O presidente do PL na Bahia e ex-ministro da Cidadania, João Roma, lamentou a decisão do Supremo Tribunal Federal (STF) que negou o pedido de prisão domiciliar do ex-presidente Jair Bolsonaro, determinando o retorno ao regime fechado nesta quinta-feira (1º). Para o dirigente partidário, a medida desconsidera o estado de saúde do ex-chefe do Executivo e agrava o que classificou como uma verdadeira “via crucis” enfrentada por Bolsonaro desde que foi alvo de um atentado em 2018.
Segundo Roma, a decisão do STF ignora um quadro clínico que inspira cuidados permanentes. Em declaração, ele destacou que Bolsonaro passou recentemente por sucessivos procedimentos cirúrgicos e enfrenta complicações recorrentes decorrentes da facada sofrida durante a campanha presidencial. “Causa profunda angústia ver que, mesmo após sucessivos procedimentos cirúrgicos e diante de um quadro clínico que inspira cuidados permanentes, o presidente Bolsonaro tenha seu pedido de prisão domiciliar negado. Desde a véspera do Natal, ele passou por múltiplas cirurgias e enfrenta crises recorrentes de soluço e dores intensas, consequências diretas da facada que quase tirou sua vida”, afirmou.
O presidente do PL baiano avaliou que submeter Bolsonaro novamente ao regime fechado, nas condições atuais, fere princípios básicos de humanidade. Para ele, a decisão ultrapassa limites razoáveis e desconsidera a situação física do ex-presidente. “Pensar que um paciente nessas circunstâncias seja levado de volta à prisão é algo que ultrapassa qualquer limite de razoabilidade. Trata-se de uma decisão dura, desumana e que desconsidera completamente a condição física do ex-presidente”, declarou.

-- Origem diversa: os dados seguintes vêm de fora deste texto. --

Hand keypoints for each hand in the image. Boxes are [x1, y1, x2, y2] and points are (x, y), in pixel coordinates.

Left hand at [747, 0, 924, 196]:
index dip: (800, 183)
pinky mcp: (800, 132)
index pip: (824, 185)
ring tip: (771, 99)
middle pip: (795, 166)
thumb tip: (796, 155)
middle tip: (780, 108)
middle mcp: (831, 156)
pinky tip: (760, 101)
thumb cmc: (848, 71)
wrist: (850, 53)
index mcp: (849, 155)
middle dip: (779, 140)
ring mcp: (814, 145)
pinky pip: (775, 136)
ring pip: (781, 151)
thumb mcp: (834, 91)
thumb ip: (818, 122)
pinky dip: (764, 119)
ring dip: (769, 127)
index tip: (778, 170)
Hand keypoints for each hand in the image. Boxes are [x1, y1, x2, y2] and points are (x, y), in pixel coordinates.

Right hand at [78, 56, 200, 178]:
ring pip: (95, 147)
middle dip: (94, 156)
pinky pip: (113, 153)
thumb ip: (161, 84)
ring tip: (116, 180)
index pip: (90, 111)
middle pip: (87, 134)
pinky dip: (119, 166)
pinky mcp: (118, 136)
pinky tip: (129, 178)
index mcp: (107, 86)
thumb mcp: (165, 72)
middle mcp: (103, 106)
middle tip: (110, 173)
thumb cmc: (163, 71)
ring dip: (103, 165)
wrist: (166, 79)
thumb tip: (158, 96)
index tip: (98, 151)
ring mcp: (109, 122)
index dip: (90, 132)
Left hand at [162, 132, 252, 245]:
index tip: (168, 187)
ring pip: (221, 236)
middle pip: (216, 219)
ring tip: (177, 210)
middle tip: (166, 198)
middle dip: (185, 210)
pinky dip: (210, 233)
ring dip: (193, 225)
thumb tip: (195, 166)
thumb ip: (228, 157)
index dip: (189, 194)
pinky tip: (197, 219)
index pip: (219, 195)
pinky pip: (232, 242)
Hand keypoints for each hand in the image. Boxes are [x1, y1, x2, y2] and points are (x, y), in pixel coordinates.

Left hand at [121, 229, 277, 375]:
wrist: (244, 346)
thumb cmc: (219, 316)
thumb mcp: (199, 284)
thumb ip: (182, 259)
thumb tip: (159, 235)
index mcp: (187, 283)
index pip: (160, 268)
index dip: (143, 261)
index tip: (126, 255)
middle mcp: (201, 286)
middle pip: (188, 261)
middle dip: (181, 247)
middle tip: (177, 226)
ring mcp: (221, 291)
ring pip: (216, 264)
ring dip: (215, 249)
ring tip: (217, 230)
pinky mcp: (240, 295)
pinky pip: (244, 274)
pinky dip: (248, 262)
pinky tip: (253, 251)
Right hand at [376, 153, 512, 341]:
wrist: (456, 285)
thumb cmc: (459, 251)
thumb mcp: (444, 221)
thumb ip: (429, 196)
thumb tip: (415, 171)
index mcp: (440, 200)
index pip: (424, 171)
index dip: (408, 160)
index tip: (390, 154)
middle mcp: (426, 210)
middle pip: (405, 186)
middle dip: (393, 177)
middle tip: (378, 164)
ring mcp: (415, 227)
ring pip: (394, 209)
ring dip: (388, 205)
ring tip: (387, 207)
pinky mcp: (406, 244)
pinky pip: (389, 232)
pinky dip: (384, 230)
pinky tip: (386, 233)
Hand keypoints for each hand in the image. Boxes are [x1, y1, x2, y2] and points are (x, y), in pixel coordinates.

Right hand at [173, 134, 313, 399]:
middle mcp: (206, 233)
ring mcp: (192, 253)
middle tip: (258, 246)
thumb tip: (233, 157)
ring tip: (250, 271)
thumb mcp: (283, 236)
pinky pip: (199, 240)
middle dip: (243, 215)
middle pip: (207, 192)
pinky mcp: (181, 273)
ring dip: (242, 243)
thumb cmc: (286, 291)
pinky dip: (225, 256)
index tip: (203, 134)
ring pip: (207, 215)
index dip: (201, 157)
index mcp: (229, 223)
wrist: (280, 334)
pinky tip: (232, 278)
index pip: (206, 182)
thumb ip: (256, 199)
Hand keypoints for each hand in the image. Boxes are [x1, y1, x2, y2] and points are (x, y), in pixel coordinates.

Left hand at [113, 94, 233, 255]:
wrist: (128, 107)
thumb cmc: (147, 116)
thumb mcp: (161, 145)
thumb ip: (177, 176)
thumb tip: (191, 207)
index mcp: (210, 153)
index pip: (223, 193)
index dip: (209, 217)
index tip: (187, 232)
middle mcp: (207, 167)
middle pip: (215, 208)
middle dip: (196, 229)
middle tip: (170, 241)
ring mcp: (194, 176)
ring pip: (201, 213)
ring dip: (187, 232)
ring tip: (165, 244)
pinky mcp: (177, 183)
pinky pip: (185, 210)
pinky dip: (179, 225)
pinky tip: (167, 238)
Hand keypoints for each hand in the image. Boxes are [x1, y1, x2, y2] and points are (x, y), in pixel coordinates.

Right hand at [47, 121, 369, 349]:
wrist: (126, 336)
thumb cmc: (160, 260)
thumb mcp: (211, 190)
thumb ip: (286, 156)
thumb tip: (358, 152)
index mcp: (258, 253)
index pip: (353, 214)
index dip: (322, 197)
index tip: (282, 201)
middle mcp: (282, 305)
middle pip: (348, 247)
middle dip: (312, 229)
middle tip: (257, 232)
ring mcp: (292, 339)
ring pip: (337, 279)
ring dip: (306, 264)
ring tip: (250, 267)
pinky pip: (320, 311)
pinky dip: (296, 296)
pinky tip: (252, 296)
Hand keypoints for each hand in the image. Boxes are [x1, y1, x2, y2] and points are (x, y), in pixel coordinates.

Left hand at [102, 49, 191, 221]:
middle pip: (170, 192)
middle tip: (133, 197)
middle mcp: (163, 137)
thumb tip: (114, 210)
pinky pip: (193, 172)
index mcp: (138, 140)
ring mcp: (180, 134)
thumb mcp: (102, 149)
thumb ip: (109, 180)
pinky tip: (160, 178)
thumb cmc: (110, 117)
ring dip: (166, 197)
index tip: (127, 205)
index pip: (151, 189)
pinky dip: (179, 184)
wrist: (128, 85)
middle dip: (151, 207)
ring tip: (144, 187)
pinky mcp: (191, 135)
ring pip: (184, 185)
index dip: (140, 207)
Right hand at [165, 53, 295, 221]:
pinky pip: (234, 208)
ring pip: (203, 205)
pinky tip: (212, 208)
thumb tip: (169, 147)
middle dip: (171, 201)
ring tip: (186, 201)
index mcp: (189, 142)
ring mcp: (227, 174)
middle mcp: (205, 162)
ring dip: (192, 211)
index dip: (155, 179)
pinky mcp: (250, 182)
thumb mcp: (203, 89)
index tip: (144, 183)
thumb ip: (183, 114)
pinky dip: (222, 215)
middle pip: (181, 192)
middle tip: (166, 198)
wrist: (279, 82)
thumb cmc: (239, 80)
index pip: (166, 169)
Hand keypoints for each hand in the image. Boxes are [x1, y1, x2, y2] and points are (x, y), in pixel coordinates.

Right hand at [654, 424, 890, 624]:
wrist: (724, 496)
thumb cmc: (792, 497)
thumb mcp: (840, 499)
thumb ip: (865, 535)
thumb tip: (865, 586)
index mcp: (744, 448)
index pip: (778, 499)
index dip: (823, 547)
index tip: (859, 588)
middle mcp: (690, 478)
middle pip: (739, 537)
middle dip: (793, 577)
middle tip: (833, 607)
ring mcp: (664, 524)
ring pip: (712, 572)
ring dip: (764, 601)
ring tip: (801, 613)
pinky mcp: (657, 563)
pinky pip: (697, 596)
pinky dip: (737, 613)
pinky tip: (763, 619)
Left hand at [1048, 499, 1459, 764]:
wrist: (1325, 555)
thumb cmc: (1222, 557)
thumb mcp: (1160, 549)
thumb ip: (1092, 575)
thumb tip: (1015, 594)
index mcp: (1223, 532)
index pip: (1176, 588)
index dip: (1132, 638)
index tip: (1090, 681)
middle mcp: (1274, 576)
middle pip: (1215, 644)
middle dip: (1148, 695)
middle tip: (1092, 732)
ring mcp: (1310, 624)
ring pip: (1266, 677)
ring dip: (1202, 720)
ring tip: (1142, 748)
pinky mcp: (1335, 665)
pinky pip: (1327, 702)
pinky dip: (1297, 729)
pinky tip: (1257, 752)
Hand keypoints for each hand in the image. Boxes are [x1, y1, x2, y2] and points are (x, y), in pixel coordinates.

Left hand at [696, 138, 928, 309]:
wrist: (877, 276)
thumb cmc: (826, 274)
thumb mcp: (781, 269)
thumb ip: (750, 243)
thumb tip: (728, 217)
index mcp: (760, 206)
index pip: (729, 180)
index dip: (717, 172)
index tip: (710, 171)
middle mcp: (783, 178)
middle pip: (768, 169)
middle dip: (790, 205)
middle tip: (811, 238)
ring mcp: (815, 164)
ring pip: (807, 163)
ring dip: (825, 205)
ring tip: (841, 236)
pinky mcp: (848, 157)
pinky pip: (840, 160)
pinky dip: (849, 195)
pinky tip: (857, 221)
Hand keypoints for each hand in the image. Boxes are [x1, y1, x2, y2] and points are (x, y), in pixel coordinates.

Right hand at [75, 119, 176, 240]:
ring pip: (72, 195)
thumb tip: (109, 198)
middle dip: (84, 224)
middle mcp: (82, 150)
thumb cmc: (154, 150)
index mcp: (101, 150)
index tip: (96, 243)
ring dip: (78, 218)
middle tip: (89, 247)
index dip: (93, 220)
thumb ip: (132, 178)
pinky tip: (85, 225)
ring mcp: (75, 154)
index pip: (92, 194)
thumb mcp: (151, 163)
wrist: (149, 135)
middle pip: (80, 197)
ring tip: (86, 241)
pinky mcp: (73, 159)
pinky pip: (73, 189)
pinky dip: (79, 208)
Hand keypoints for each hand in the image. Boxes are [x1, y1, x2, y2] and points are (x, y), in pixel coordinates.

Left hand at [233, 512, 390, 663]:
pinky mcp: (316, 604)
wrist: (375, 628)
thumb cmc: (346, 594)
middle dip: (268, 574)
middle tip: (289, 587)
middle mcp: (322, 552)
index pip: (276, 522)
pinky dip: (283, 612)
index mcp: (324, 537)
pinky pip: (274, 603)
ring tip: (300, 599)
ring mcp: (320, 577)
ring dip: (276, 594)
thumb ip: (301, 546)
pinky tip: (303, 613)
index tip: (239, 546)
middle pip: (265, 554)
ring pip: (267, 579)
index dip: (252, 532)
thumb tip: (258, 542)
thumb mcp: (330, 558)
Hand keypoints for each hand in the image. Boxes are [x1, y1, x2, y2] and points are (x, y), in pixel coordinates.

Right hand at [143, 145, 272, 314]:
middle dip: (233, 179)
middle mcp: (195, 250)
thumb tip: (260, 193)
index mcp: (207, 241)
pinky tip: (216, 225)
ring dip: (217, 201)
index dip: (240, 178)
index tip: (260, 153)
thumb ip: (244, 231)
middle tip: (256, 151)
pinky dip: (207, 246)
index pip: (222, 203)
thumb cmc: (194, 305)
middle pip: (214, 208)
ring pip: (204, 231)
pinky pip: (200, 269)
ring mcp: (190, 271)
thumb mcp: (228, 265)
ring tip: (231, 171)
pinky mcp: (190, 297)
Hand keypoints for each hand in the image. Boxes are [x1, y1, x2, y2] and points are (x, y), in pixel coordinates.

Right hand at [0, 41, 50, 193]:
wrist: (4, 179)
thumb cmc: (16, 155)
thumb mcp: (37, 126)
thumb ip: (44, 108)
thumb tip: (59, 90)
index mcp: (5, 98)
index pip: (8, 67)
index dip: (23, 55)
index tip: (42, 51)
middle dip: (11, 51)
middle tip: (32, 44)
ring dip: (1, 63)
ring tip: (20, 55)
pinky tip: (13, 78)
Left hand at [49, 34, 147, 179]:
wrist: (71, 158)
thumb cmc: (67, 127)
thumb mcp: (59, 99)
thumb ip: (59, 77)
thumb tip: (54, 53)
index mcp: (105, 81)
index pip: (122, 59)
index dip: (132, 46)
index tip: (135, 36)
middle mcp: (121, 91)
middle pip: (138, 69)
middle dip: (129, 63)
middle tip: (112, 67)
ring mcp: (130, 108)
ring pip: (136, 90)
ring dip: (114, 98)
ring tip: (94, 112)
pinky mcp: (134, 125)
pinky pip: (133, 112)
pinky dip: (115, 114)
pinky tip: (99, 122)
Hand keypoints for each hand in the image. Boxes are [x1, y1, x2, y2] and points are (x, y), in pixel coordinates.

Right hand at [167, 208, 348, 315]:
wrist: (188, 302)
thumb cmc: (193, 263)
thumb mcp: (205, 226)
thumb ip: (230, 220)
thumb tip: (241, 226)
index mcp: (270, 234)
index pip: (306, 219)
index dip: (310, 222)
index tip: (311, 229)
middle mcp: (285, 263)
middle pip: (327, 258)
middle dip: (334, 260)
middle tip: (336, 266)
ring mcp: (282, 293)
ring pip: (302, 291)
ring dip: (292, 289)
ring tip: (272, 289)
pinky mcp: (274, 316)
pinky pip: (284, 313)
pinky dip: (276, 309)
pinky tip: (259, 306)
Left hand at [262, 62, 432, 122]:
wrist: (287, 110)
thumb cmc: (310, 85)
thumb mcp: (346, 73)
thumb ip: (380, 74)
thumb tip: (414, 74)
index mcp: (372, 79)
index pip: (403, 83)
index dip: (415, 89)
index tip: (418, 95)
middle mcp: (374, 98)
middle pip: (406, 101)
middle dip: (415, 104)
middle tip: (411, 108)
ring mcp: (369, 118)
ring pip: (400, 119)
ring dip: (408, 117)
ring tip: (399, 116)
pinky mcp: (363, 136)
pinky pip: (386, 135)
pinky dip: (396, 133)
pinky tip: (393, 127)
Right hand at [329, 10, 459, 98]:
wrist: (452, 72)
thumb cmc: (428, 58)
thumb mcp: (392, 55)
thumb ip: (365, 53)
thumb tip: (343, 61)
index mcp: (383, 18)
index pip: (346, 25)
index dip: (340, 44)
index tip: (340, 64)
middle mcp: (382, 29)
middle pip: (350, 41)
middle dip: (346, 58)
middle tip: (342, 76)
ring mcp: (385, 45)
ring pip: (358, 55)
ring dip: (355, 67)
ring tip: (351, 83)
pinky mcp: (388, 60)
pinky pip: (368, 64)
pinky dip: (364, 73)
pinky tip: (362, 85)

João Roma também defendeu que o atual momento exige serenidade e equilíbrio por parte das instituições, sem espaço para atitudes que, segundo ele, possam ser interpretadas como revanchismo político. “É hora de deixar de lado a vingança e agir com humanidade. Jair Bolsonaro não representa risco algum, não há justificativa para negar a prisão domiciliar a alguém que necessita de cuidados médicos contínuos”, pontuou.
O ex-ministro fez ainda um apelo direto ao relator do processo no Supremo, pedindo sensibilidade diante do quadro apresentado. “É preciso sensibilidade. Levar o presidente Bolsonaro de volta ao regime fechado, ignorando seu estado de saúde, soa como um ato deliberado de sofrimento desnecessário. O mínimo que se espera é que ele possa cumprir qualquer medida em condições dignas, com acesso aos cuidados que sua saúde exige”, concluiu.